You don’t really need much of a suspension no matter what the roads, as long as you’re willing to drive slow.
If you want to go faster: it’s easier, safer and more comfortable if your wheels can move independently of each other; if you assume that all other vehicle dynamics are the same.
Actually, he is. I met him at a Boston Dopefest many years ago.
Michigan’s roads are so smooth their DOT has an online report a pothole form and toll free number.
I had a 1984 4x4 Toyota Pickup with solid axles front & rear.
Fun truck. Destroyed my kidneys.
No road was flat enough to make that a comfortable ride.
(Sample photos - sadly I don’t have any photos of my old truck)
Come to Montreal. I defy you to find a smooth road. And if that weren’t enough, the authorities litter the residential streets with speed bumps. So do shopping centers.
Driving between here and Boston or NY is no prize either.
Alfas haven’t used a live axle since about 1977.
Well I’d really like to see these smooth roads he’s been driving on.
Ooh, I have one just a block away from me!

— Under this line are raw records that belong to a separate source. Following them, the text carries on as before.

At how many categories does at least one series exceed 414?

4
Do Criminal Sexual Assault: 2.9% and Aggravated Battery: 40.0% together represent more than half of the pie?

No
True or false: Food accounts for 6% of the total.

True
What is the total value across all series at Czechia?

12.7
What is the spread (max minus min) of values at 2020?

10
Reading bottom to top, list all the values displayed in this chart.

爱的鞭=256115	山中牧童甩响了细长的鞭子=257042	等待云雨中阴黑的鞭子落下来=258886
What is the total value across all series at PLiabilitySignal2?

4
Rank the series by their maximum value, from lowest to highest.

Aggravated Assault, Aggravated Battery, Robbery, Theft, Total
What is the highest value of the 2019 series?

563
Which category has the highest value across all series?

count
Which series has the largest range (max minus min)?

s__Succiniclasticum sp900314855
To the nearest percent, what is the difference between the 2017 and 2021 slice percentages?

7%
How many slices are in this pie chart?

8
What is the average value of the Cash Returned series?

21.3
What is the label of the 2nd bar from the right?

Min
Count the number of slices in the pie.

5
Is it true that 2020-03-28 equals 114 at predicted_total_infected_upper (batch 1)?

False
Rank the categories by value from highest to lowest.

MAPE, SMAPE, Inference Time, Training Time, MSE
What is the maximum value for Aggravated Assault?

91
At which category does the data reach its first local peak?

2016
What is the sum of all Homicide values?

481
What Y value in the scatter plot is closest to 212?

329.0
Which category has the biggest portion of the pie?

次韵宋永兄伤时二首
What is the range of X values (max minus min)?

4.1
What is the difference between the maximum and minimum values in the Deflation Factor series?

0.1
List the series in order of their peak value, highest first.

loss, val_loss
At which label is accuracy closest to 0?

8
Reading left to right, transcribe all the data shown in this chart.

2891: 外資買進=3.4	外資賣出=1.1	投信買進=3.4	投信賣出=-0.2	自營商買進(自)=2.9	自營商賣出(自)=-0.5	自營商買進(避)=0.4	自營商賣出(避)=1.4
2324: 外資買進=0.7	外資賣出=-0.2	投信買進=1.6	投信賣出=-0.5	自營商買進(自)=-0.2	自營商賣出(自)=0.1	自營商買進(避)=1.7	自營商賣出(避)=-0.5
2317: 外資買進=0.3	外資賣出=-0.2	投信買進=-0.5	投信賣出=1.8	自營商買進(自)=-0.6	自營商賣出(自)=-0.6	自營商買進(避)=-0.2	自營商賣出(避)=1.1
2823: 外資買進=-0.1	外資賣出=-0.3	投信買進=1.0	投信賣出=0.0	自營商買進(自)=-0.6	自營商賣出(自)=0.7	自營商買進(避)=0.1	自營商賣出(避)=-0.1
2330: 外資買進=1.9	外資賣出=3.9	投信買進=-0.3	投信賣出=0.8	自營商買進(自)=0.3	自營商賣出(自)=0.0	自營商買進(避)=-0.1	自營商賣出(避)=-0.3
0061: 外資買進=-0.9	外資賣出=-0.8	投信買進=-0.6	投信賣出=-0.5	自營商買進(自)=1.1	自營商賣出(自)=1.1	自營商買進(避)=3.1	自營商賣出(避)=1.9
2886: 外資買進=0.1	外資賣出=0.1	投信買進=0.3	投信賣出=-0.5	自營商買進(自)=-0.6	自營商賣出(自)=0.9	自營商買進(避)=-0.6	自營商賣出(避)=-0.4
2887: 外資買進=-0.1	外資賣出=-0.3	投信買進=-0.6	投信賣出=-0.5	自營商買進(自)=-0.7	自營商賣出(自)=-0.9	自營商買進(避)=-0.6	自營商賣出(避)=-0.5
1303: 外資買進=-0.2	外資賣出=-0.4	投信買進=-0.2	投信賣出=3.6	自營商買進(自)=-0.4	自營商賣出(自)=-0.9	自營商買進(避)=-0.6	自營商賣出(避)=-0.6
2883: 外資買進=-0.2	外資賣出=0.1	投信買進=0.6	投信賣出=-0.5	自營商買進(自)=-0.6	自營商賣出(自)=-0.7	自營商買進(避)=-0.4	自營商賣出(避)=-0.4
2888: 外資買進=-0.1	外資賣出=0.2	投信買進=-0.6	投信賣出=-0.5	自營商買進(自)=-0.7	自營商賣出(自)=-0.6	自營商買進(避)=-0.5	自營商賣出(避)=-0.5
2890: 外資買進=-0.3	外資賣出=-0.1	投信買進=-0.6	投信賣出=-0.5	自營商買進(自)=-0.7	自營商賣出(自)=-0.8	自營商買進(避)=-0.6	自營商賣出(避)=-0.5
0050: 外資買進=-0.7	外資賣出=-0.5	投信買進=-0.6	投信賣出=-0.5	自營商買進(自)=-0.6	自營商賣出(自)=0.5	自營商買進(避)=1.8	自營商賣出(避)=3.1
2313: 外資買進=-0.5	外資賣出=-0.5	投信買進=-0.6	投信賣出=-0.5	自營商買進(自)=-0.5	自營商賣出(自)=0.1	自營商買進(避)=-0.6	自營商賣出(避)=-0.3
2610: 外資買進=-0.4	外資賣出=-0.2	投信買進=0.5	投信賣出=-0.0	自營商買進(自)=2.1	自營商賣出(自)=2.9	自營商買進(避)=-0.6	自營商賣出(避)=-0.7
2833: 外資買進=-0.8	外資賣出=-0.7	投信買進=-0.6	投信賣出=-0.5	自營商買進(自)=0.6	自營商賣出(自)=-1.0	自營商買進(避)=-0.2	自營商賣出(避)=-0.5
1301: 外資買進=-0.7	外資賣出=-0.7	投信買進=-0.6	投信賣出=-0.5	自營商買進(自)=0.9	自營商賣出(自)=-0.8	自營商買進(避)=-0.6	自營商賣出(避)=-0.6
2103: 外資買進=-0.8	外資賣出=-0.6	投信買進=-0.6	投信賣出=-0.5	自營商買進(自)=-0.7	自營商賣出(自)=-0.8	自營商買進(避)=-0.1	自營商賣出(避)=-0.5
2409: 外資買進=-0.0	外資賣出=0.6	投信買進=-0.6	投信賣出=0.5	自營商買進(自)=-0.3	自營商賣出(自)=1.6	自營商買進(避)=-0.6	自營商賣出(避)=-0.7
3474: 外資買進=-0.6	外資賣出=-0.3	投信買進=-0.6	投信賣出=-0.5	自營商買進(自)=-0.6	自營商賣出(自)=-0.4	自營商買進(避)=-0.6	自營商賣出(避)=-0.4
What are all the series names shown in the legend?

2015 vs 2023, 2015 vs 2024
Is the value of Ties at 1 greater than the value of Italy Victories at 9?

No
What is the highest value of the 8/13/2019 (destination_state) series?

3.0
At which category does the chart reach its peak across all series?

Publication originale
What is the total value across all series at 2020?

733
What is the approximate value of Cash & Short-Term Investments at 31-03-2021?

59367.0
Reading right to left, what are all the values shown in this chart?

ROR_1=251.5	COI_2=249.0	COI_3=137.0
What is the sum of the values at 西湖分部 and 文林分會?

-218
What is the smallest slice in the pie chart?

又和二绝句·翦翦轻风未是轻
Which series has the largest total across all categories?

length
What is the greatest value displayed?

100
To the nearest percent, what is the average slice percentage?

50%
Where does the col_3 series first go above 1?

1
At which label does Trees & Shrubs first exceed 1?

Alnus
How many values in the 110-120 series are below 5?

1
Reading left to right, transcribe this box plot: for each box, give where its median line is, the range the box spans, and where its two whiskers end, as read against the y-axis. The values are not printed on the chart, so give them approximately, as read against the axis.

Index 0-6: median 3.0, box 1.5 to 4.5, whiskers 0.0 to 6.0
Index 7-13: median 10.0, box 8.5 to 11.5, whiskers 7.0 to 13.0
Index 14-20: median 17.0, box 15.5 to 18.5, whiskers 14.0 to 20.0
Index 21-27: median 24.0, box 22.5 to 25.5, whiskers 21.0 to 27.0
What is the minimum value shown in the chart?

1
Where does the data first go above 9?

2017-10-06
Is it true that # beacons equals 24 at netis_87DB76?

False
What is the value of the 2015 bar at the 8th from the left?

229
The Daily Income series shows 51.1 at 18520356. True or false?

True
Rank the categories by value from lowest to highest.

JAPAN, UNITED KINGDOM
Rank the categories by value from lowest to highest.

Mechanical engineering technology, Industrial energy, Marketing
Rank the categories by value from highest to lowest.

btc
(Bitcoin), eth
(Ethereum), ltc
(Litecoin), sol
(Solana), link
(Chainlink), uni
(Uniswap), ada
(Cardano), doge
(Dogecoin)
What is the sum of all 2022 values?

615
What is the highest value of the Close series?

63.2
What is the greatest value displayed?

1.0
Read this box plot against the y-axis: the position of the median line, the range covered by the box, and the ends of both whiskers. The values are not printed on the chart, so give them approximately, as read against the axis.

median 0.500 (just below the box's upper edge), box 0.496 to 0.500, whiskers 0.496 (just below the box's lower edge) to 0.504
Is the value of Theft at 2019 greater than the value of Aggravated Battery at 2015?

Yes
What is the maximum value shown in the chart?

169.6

It was repaved three or four months ago, after three years of water main overhauls left it damn near impassible.
Judging by the other roads around here that have been recently repaved, nobody will be able to call it “smooth” after one hard winter, or a handful of normal winters.
San Jose is in the top 10 of crappy roads, and that is without winter weather. There is something like an $80 billion backlog of road infrastructure repair in California.
So smooth roads? Ha!
It’s not about just smooth roads. (At least, my side comments weren’t.) If you’ve never driven in the northeast, you will have trouble imagining just how BAD roads can get, especially in denser areas. California had the luxury of building out most of its road infrastructure in the modern era and following stringent engineering and traffic guidance rules. The very worst roads I can recall from California are better than most of the “good” roads here.
Many curves and dips. No curbs. Sharp turns in unexpected locations. Many, many “jogs” where you sort of have to do a side-shuffle to stay on the same road, or vague “narrow-X” intersections where you have traffic doing the side-shuffle in two simultaneous directions. Highway onramps that go from surface street to sharp corner to 100-foot acceleration strip to highway speed, with an all but blind entry. Small bridges in the center of a curve that require a sort of S-curve correction to cross. Traffic lights set so high you can’t see them from the limit line. Roads that change names every half mile or so, for dozens and dozens of miles.
I just described MOST of the roads in Connecticut and western Massachusetts. Add in that there’s some sort of peculiar arrangement so that most times, by the time you see your destination, you’ve passed its entrance. You just have to know/learn that the turn-in is the one on the blind corner, before you get around the corner and see the store or plaza or whatever. Few if any such are marked.
While San Joe and other California cities might be showing their wear and tear, nearly all roads there are wide, straight, sensibly routed, allow for driving and nav judgment without last-minute panic moves, and in general are about ten times easier to drive. So GoogPle self-drivers that can work in not just that “clean” environment but in even more artificial zones like tech campuses, industrial parks and newer subdivisions and commercial areas… big deal. Ray Charles could do as well.
My drive to the post office here is one any reasonably competent human driver could make, but involves all of the above hazards. I would truly LOVE to see a self-driver make it there and back without the cheat of special programming. There’s at least two places an SDC would either go off the road or go into some kind of safety shutdown.
I came in to say this.
Haven’t driven on a smooth road since I moved here.
Then how can he be asking this question?? I haven’t met a smooth road New England hasn’t ruined…
A 2010 generation is “vintage”… just kill this old man now.
I have a 2006 GT convertible, and I still would not consider it vintage… I added a front strut bar to firm things up, but I’ve never had a handling issue.
That said I’ve heard great things about the 2015 with the independent suspension.